Я размешиваю краску – зеленую гуашевую краску – в баночке, добавляю туда немного соли. Но прежде чем закрасить Адама и Еву, я сажусь на корточки перед дверью и теплой водой начинаю снимать грязь и копоть.
За моей спиной перестают звякать чашки, перемываемые Дусей. Греческой губкой я осторожно снимаю грязь, и золотистые Адам и Ева выступают с темной поверхности. Лианы, обвивающие пальмы, бабочки, порхающие среди деревьев, яблоко в руках Евы, их обнаженные фигуры – все озарено золотистым светом…
– Стыд какой! – восхищенно шепчет Дуся за моей спиной. – Хоть бы…
Я снимаю грязь и копоть слой за слоем. Теперь за пальмами видно голубое небо и на нем – купы вечерних облаков. Райские птицы порхают в воздухе, далекая радуга сияет в вышине.
Какой покой, мир и счастье нисходят на меня с этой картины… Как я хотел бы работать так, как мой отец! Как я хочу стать художником!
Я беру гуашь и, чувствуя себя бесконечно виноватым, с болью в сердце кладу первый широкий мазок. И под темно-зеленой краской исчезают небо и радуга. Я мажу чуть ниже – и исчезают райские птицы. За спиной у меня – тишина. Я наношу краску мазок за мазком со всех сторон, но лица и фигуры хочу закрасить в последний момент…
– А головы можно оставить! – разрешает Дуся.
Но я не хочу, чтобы она видела хотя бы кусочек этой живописи, – и закрашиваю голову Адама. Ева с зелеными глазами смотрит на то место, где был Адам… Я в последний раз окунаю кисть и закрашиваю и ее.
Безобразная зеленая краска покрывает безобразную дверь в нашей безобразной кухне. Все стало на свои места, как будто бы мой отец и не думал никогда изменить этот коммунальный мир.
– Так, – говорит Дуся.
Я оборачиваюсь, но на ее лице нет той ехидной улыбки, которую я ожидал увидеть.
– Так, – снова повторяет она. – Скажи, ведь так лучше?
– По-вашему, – отвечаю я.
– Сами виноваты! – Дуся опять злится. – Твой отец рисовал Днепрогэс?
– Нет.
– А орденоносцев?
– Да, он рисовал челюскинцев.
– Хм… А Магнитку?
– Не помню.
– А трактор?
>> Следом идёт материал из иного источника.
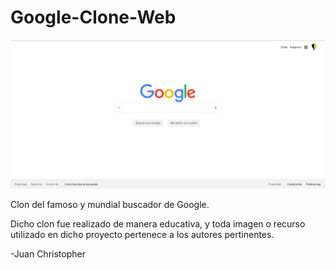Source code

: # Google-Clone-Web
<img src="https://github.com/JuanChristopher001/Google-Clone-Web/blob/main/img/Google%20IMG.png?raw=true">
 
 Clon del famoso y mundial buscador de Google. 

Dicho clon fue realizado de manera educativa, y toda imagen o recurso utilizado en dicho proyecto pertenece a los autores pertinentes.

-Juan Christopher


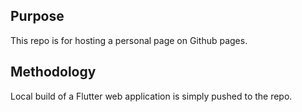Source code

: ## Purpose
This repo is for hosting a personal page on Github pages.

## Methodology
Local build of a Flutter web application is simply pushed to the repo.
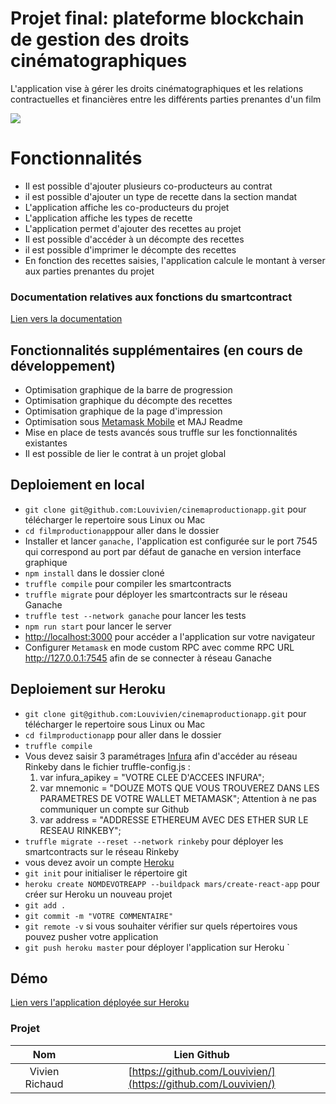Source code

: # Projet final: plateforme blockchain de gestion des droits cinématographiques

L'application vise à gérer les droits cinématographiques et les relations contractuelles et financières entre les différents parties prenantes d'un film

![](https://srushtivfx.com/wp-content/uploads/2018/08/Evoution-of-Film-industry-Srushti-VFX.png)

# Fonctionnalités

- Il est possible d'ajouter plusieurs co-producteurs au contrat
- il est possible d'ajouter un type de recette dans la section mandat
- L'application affiche les co-producteurs du projet
- L'application affiche les types de recette
- L'application permet d'ajouter des recettes au projet
- Il est possible d'accéder à un décompte des recettes
- il est possible d'imprimer le décompte des recettes
- En fonction des recettes saisies, l'application calcule le montant à verser aux parties prenantes du projet

### Documentation relatives aux fonctions du smartcontract

[Lien vers la documentation](https://github.com/Louvivien/cinemaproductionapp/contracts/Prodution.doc.md)

## Fonctionnalités supplémentaires (en cours de développement)

- Optimisation graphique de la barre de progression
- Optimisation graphique du décompte des recettes
- Optimisation graphique de la page d'impression
- Optimisation sous [Metamask Mobile](https://play.google.com/store/apps/details?id=io.metamask&hl=en) et MAJ Readme
- Mise en place de tests avancés sous truffle sur les fonctionnalités existantes
- Il est possible de lier le contrat à un projet global

## Deploiement en local

- `git clone git@github.com:Louvivien/cinemaproductionapp.git` pour télécharger le repertoire sous Linux ou Mac
- `cd filmproductionapp`pour aller dans le dossier
- Installer et lancer `ganache,` l'application est configurée sur le port 7545 qui correspond au port par défaut de ganache en version interface graphique
- `npm install` dans le dossier cloné
- `truffle compile` pour compiler les smartcontracts
- `truffle migrate` pour déployer les smartcontracts sur le réseau Ganache
- `truffle test --network ganache` pour lancer les tests
- `npm run start` pour lancer le server
- [http://localhost:3000](http://localhost:3000) pour accéder a l'application sur votre navigateur
- Configurer `Metamask` en mode custom RPC avec comme RPC URL http://127.0.0.1:7545 afin de se connecter à réseau Ganache

## Deploiement sur Heroku

- `git clone git@github.com:Louvivien/cinemaproductionapp.git` pour télécharger le repertoire sous Linux ou Mac
- `cd filmproductionapp` pour aller dans le dossier
- `truffle compile`
- Vous devez saisir 3 paramétrages [Infura](https://infura.io/dashboard) afin d'accéder au réseau Rinkeby dans le fichier truffle-config.js :
  1. var infura_apikey = "VOTRE CLEE D'ACCEES INFURA";
  2. var mnemonic = "DOUZE MOTS QUE VOUS TROUVEREZ DANS LES PARAMETRES DE VOTRE WALLET METAMASK";
     Attention à ne pas communiquer un compte sur Github
  3. var address = "ADDRESSE ETHEREUM AVEC DES ETHER SUR LE RESEAU RINKEBY";
- `truffle migrate --reset --network rinkeby` pour déployer les smartcontracts sur le réseau Rinkeby
- vous devez avoir un compte [Heroku](https://heroku.com)
- `git init` pour initialiser le répertoire git
- `heroku create NOMDEVOTREAPP --buildpack mars/create-react-app` pour créer sur Heroku un nouveau projet
- `git add .`
- `git commit -m "VOTRE COMMENTAIRE"`
- `git remote -v` si vous souhaiter vérifier sur quels répertoires vous pouvez pusher votre application
- `git push heroku master` pour déployer l'application sur Heroku
  `

## Démo

[Lien vers l'application déployée sur Heroku](https://cinemaproductionapp.herokuapp.com/)

### Projet

|      Nom       |                          Lien Github                           |
| :------------: | :------------------------------------------------------------: |
| Vivien Richaud | [https://github.com/Louvivien/](https://github.com/Louvivien/) |
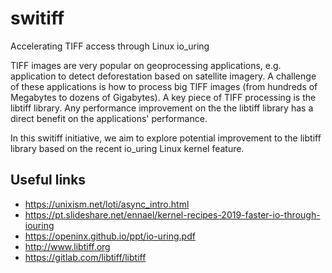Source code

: # switiff

Accelerating TIFF access through Linux io_uring

TIFF images are very popular on geoprocessing applications, e.g. application to detect deforestation based on satellite imagery. A challenge of these applications is how to process big TIFF images (from hundreds of Megabytes to dozens of Gigabytes). A key piece of TIFF processing is the libtiff library. Any performance improvement on the the libtiff library has a direct benefit on the applications' performance.

In this switiff initiative, we aim to explore potential improvement to the libtiff library based on the recent io_uring Linux kernel feature.

## Useful links

* https://unixism.net/loti/async_intro.html
* https://pt.slideshare.net/ennael/kernel-recipes-2019-faster-io-through-iouring
* https://openinx.github.io/ppt/io-uring.pdf
* http://www.libtiff.org
* https://gitlab.com/libtiff/libtiff
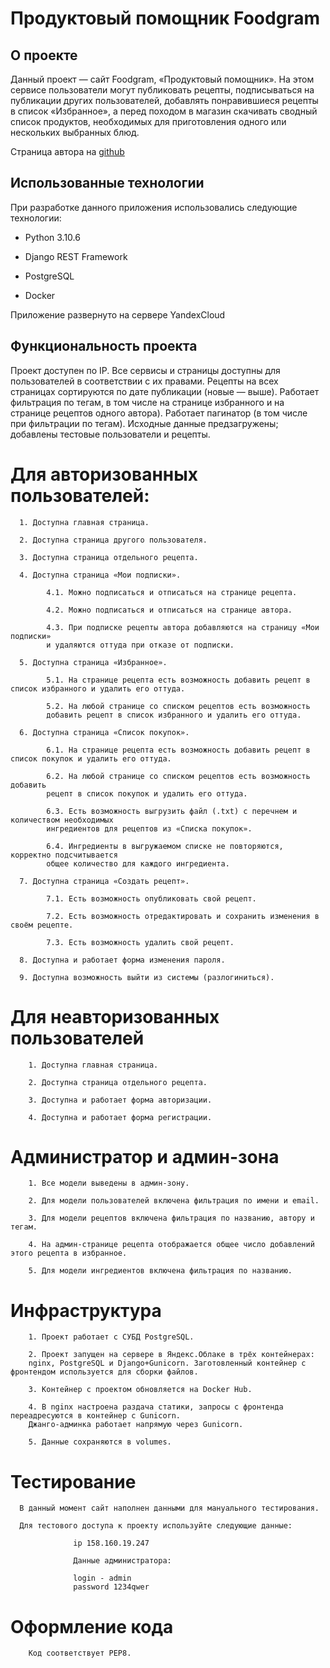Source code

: # Продуктовый помощник Foodgram


## О проекте

Данный проект — сайт Foodgram, «Продуктовый помощник». На этом сервисе пользователи могут публиковать рецепты, подписываться на публикации других пользователей, добавлять понравившиеся рецепты в список «Избранное», а перед походом в магазин скачивать сводный список продуктов, необходимых для приготовления одного или нескольких выбранных блюд.

Страница автора на [github](https://github.com/Samiel19)

## Использованные технологии
При разработке данного приложения использовались следующие технологии:
- Python 3.10.6

- Django REST Framework

- PostgreSQL

- Docker

Приложение развернуто на сервере YandexCloud

## Функциональность проекта
Проект доступен по IP.
Все сервисы и страницы доступны для пользователей в соответствии с их правами. 
Рецепты на всех страницах сортируются по дате публикации (новые — выше).
Работает фильтрация по тегам, в том числе на странице избранного и на странице рецептов одного автора).
Работает пагинатор (в том числе при фильтрации по тегам).
Исходные данные предзагружены; добавлены тестовые пользователи и рецепты.

# Для авторизованных пользователей:

      1. Доступна главная страница.
      
      2. Доступна страница другого пользователя.
      
      3. Доступна страница отдельного рецепта.
      
      4. Доступна страница «Мои подписки».
      
            4.1. Можно подписаться и отписаться на странице рецепта.
      
            4.2. Можно подписаться и отписаться на странице автора.
            
            4.3. При подписке рецепты автора добавляются на страницу «Мои подписки» 
            и удаляются оттуда при отказе от подписки.
        
      5. Доступна страница «Избранное».
        
            5.1. На странице рецепта есть возможность добавить рецепт в список избранного и удалить его оттуда.
        
            5.2. На любой странице со списком рецептов есть возможность 
            добавить рецепт в список избранного и удалить его оттуда.
        
      6. Доступна страница «Список покупок».
      
            6.1. На странице рецепта есть возможность добавить рецепт в список покупок и удалить его оттуда.
      
            6.2. На любой странице со списком рецептов есть возможность добавить 
            рецепт в список покупок и удалить его оттуда.
      
            6.3. Есть возможность выгрузить файл (.txt) с перечнем и количеством необходимых 
            ингредиентов для рецептов из «Списка покупок».
      
            6.4. Ингредиенты в выгружаемом списке не повторяются, корректно подсчитывается 
            общее количество для каждого ингредиента.
      
      7. Доступна страница «Создать рецепт».
      
            7.1. Есть возможность опубликовать свой рецепт.
      
            7.2. Есть возможность отредактировать и сохранить изменения в своём рецепте.
      
            7.3. Есть возможность удалить свой рецепт.
      
      8. Доступна и работает форма изменения пароля.
      
      9. Доступна возможность выйти из системы (разлогиниться).
        
# Для неавторизованных пользователей

        1. Доступна главная страница.
        
        2. Доступна страница отдельного рецепта.
        
        3. Доступна и работает форма авторизации.
        
        4. Доступна и работает форма регистрации.
        
# Администратор и админ-зона

        1. Все модели выведены в админ-зону.
        
        2. Для модели пользователей включена фильтрация по имени и email.
        
        3. Для модели рецептов включена фильтрация по названию, автору и тегам.
        
        4. На админ-странице рецепта отображается общее число добавлений этого рецепта в избранное.
        
        5. Для модели ингредиентов включена фильтрация по названию.

# Инфраструктура

        1. Проект работает с СУБД PostgreSQL.
        
        2. Проект запущен на сервере в Яндекс.Облаке в трёх контейнерах: 
        nginx, PostgreSQL и Django+Gunicorn. Заготовленный контейнер с  фронтендом используется для сборки файлов.
        
        3. Контейнер с проектом обновляется на Docker Hub.
        
        4. В nginx настроена раздача статики, запросы с фронтенда переадресуются в контейнер с Gunicorn. 
        Джанго-админка работает напрямую через Gunicorn.
        
        5. Данные сохраняются в volumes.

# Тестирование

      В данный момент сайт наполнен данными для мануального тестирования. 
      
      Для тестового доступа к проекту используйте следующие данные:
      
                  ip 158.160.19.247
                  
                  Данные администратора:
                  
                  login - admin
                  password 1234qwer 

# Оформление кода

        Код соответствует PEP8.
Ну, это… трактор и комбайн в поле?
– Нет.
– Так что же он рисовал кроме челюскинцев?
Я молча закрываю баночку с краской.
– Вот видишь! – важно заявляет Дуся. – Сами виноваты! – И, забрав свои чашки, она уходит.
А я думаю об отце, и его картины оживают в моей памяти. И я вижу снова и поля, и луга, и реки, и лес, и звездное небо, и портреты мамы и брата, и его друзей, и цветы в вазах – и я понимаю, с каким талантом и любовью он все это писал!